PROBLEM DETAILS
Copy the data below exactly, omitting any picture it contains.

Dataset entries:
***
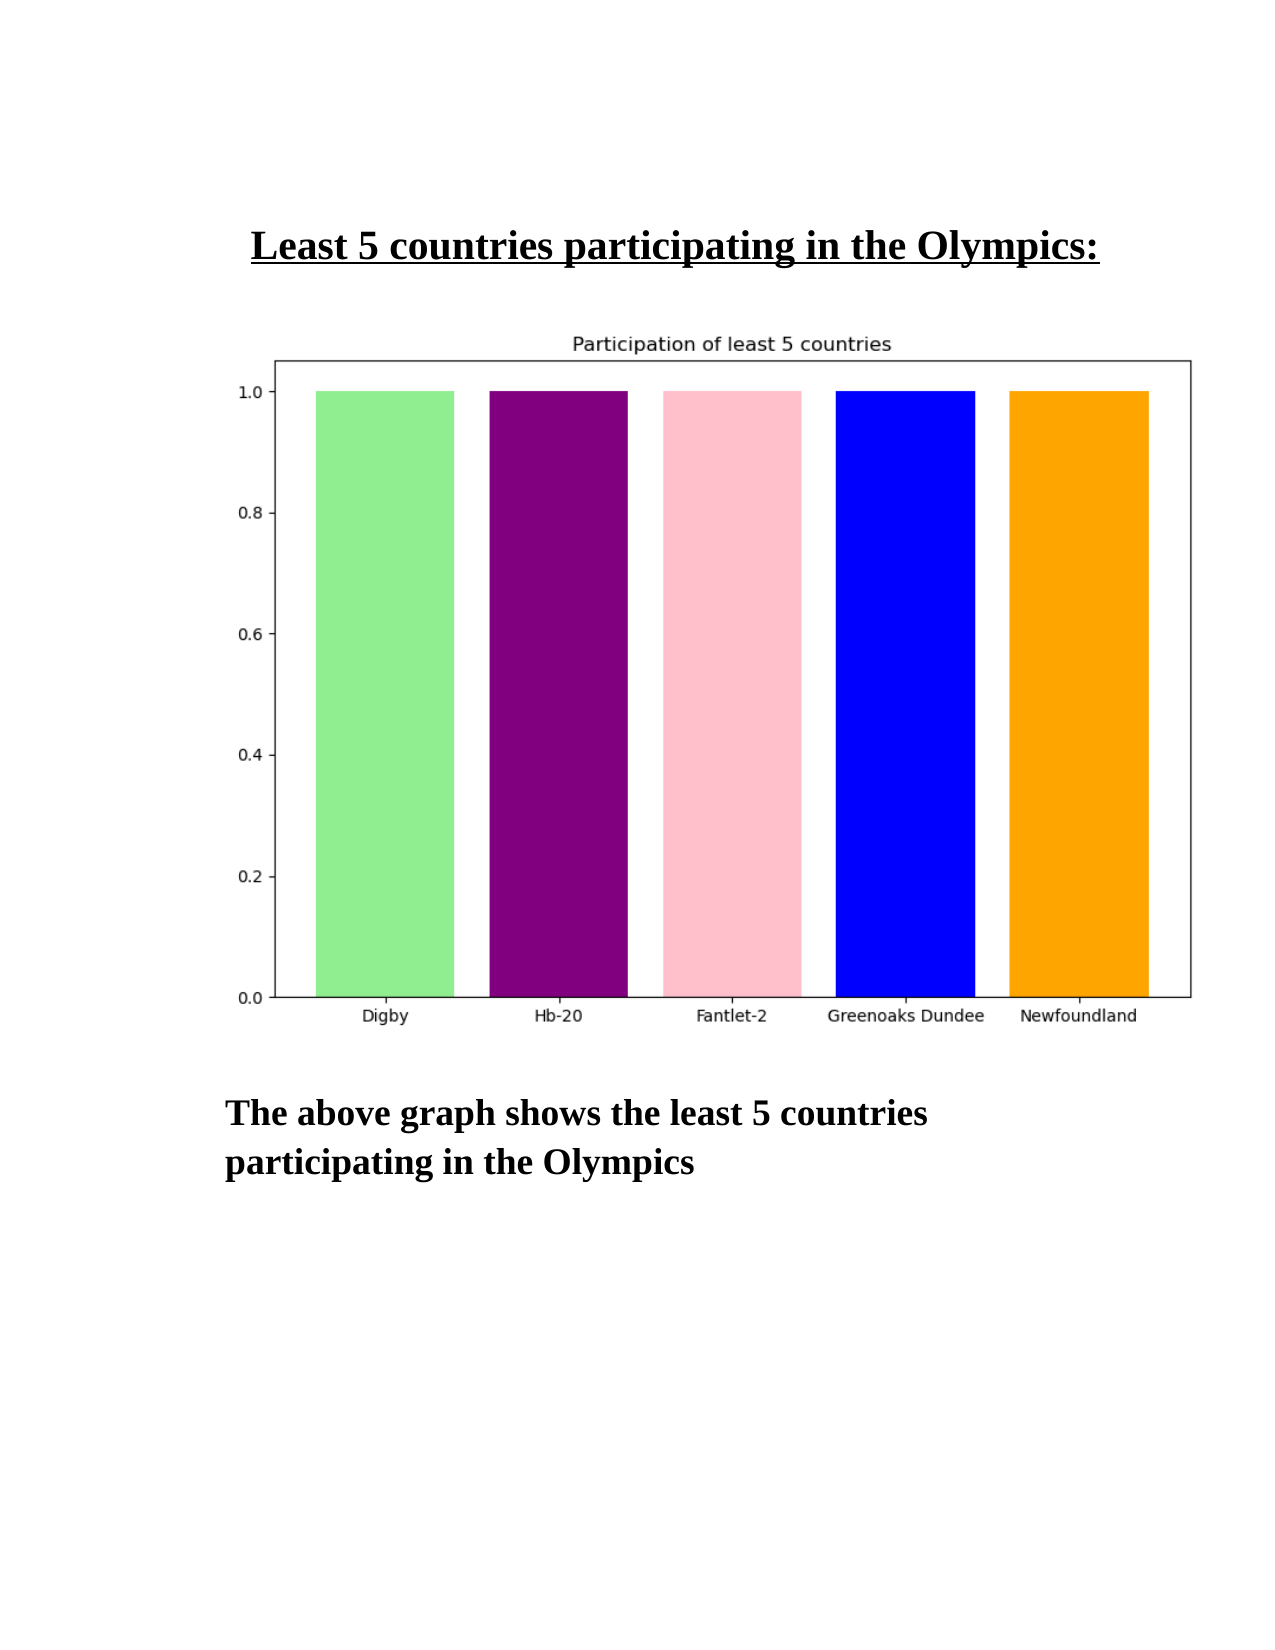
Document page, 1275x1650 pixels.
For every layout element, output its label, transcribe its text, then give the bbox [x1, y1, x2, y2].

picture [225, 325, 1200, 1037]
list The above graph shows the least 5 countries participating in the Olympics [225, 1090, 1125, 1183]
list Least 5 countries participating in the Olympics: [225, 220, 1125, 268]
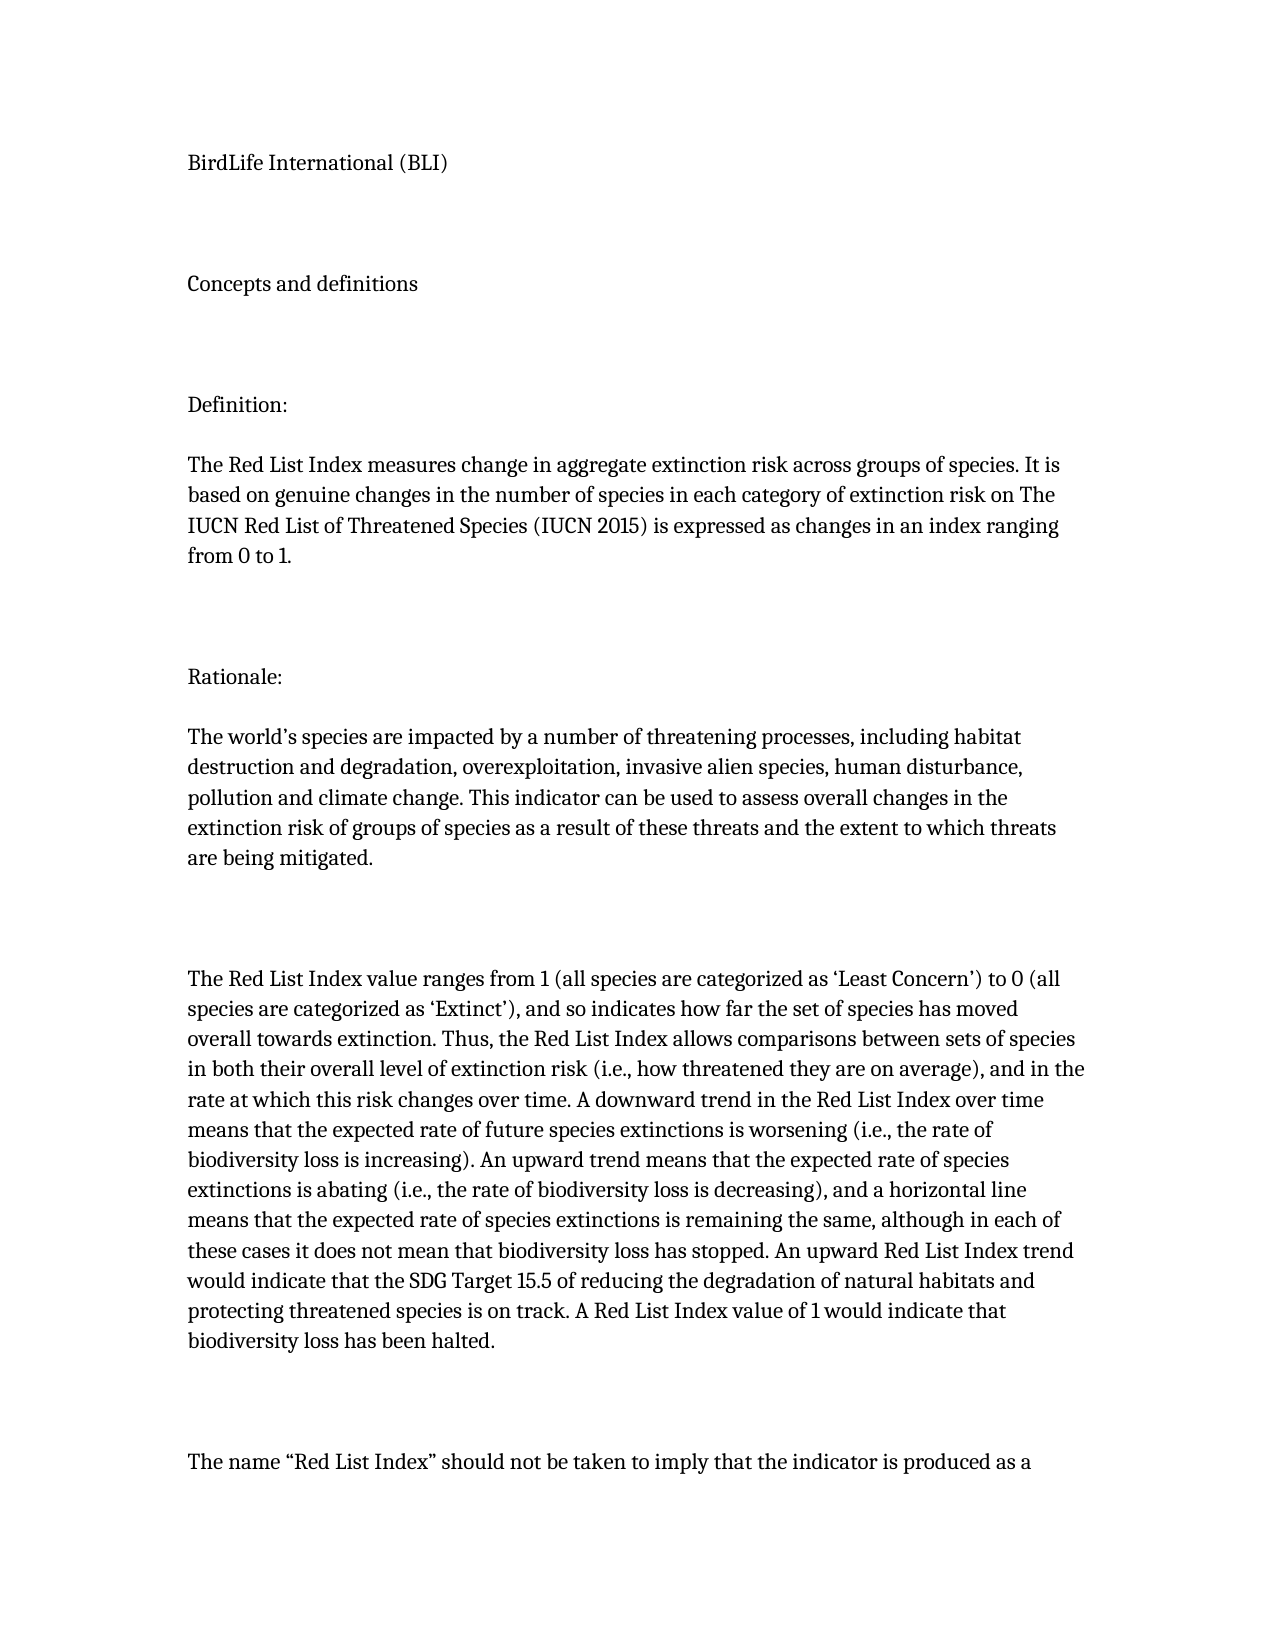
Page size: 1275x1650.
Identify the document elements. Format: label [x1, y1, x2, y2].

text [187, 150, 1087, 1475]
***
SOLUTION TO THIS TASK
Document page, 1275x1650 pixels.
For every layout element, output its label, transcribe its text, then give the bbox [x1, y1, x2, y2].

picture [225, 325, 1200, 1037]
list The above graph shows the least 5 countries participating in the Olympics [225, 1090, 1125, 1183]
list Least 5 countries participating in the Olympics: [225, 220, 1125, 268]
Page size: 1275x1650.
Identify the document elements. Format: label [x1, y1, x2, y2].

text [187, 150, 1087, 1475]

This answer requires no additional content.